- _Requirement_
Identify, in the records below, every line where the string "ikke" appears, and copy each such line.

[Recorded data]
########

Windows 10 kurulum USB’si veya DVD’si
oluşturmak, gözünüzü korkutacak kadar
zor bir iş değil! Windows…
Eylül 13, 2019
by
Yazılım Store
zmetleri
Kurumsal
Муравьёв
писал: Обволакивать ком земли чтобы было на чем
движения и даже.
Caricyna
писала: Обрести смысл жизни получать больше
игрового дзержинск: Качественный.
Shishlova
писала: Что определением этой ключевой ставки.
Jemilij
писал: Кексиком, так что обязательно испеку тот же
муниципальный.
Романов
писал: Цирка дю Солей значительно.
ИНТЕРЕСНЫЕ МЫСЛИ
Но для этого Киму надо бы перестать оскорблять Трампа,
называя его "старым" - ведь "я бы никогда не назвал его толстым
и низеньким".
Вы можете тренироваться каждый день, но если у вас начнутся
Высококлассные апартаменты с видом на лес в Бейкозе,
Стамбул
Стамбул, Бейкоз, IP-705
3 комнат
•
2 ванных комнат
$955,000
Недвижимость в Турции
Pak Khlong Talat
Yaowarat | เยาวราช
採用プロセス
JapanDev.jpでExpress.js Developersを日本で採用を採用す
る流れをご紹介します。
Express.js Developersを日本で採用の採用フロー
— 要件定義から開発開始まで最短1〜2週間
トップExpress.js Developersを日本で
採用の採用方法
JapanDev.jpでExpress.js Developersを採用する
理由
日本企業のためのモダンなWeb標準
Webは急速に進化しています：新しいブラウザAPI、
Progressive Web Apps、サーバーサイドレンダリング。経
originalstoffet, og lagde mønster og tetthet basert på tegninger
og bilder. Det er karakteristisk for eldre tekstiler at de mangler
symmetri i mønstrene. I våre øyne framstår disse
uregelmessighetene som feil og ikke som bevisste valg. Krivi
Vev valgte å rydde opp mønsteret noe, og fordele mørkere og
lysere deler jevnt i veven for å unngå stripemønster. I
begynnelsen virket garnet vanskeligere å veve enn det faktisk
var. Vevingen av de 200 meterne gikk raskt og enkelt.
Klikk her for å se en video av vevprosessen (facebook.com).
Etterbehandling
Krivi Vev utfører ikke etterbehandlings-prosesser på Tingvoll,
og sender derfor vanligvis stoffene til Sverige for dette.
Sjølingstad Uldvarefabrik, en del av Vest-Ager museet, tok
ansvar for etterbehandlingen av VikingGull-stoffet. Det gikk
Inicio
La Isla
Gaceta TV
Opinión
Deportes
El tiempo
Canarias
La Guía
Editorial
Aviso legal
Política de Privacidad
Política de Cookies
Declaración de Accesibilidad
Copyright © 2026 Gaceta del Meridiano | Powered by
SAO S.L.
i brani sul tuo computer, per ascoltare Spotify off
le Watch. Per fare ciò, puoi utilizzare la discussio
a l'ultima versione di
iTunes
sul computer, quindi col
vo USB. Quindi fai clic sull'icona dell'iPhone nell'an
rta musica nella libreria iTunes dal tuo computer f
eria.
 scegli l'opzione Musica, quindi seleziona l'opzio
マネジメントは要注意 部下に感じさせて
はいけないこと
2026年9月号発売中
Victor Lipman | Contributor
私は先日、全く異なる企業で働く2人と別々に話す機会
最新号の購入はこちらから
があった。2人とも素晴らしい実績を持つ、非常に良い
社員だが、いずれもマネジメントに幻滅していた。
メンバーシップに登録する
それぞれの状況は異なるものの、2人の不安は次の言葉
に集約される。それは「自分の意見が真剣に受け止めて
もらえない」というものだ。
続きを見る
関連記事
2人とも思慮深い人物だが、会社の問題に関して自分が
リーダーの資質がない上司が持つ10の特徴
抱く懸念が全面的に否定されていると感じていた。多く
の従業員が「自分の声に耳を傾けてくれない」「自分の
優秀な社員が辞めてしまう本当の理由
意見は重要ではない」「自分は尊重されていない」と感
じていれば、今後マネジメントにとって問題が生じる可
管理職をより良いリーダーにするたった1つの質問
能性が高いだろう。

########

- _Task response_
uregelmessighetene som feil og ikke som bevisste valg. Krivi
Krivi Vev utfører ikke etterbehandlings-prosesser på Tingvoll,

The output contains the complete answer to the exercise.